If you are unsure about what you have done to your back get an assessment by a qualified health professional and question their findings. Ask them how they came to those conclusions and if there is any evidence to support what they are saying. Reading articles and watching educational videos such as this and this will give you a contemporary understanding on what is happening to your back when you experience pain.
4. Focusing Excessively on Biomechanics (the Way you Sit, Move, Lift)
Historically, we have placed a large emphasis on how we move with regards to low back pain. Everything from sitting up straight in your chair to not bending your back when lifting has been incorporated into our daily lives. Unfortunately, many of these recommendations are now out of date but it can take a long time for current research findings to reach the public domain. We now know that sitting posture isn’t predictive of low back pain- so if you’re comfortable slouching then slouch away!
Try to explore movements that feel good in the here and now. Even though you might think bending is harmful try it out and see what happens. If you have lots of pain, then try a different movement such as leaning backwards. But if it feels good, try bending forwards regularly or refer back to the child’s pose stretch at the top of this post.

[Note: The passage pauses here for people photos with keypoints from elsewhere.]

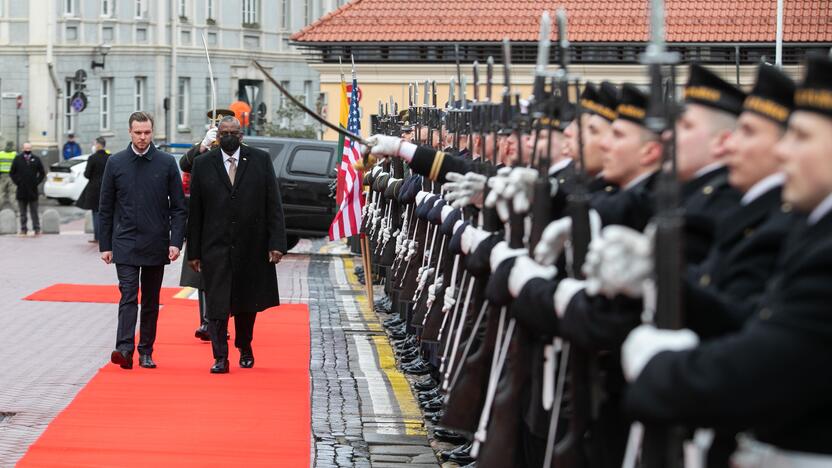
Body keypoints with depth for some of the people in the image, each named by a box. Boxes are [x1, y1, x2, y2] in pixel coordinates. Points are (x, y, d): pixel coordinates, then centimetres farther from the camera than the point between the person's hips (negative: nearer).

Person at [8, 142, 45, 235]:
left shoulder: (36, 159, 4)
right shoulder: (17, 159, 3)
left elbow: (42, 173, 10)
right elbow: (12, 172, 8)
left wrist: (37, 182, 0)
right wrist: (17, 181, -2)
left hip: (33, 190, 0)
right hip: (21, 191, 0)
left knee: (34, 212, 4)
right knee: (22, 212, 6)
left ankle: (37, 228, 7)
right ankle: (23, 228, 11)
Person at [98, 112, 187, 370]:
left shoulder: (167, 163, 2)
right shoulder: (115, 163, 3)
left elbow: (178, 207, 2)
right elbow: (105, 208, 7)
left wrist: (176, 241, -7)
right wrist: (105, 245, 3)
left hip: (156, 243, 1)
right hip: (125, 243, -1)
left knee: (151, 300, 8)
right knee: (128, 296, -12)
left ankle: (146, 352, 15)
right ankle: (124, 349, -21)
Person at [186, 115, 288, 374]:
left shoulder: (260, 160, 1)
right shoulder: (203, 164, 2)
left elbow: (273, 204, -1)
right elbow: (195, 211, 3)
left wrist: (277, 242, -9)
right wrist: (193, 251, 0)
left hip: (252, 245, 1)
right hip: (216, 245, -1)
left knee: (248, 301, 13)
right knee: (217, 303, -5)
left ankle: (245, 348, 33)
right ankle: (220, 357, 0)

5. Not being Aware of Other Factors that Influence Pain
This links well with point 4. Often people are so focussed on the way they move that they overlook other factors that can contribute to pain. Lack of sleep, low mood, stress, anxiety and depression can also cause chemical changes in the body which can facilitate a pain experience.
Think outside the box when it comes to your low back pain. Have you had a terrible day at work? Are the kids driving you crazy? Have you been suffering with depression and noticed increasing changes in mood? Some of these factors will need to be addressed by seeing your local GP and psychologist but exercise is also a great way to reduce stress and boost mood.
So, I hope that you have found this resource useful and that it has given you some ideas on how to go about managing your low back pain. Over the coming weeks we will be expanding further on each of the 5 points above, providing a more detailed analysis and further advice on management that can help you with your low back pain.
Of course, the advice above does not replace a medical assessment and is for informative purposes only. If you have any concerns about your low back pain, please seek medical attention from your GP or local Physio.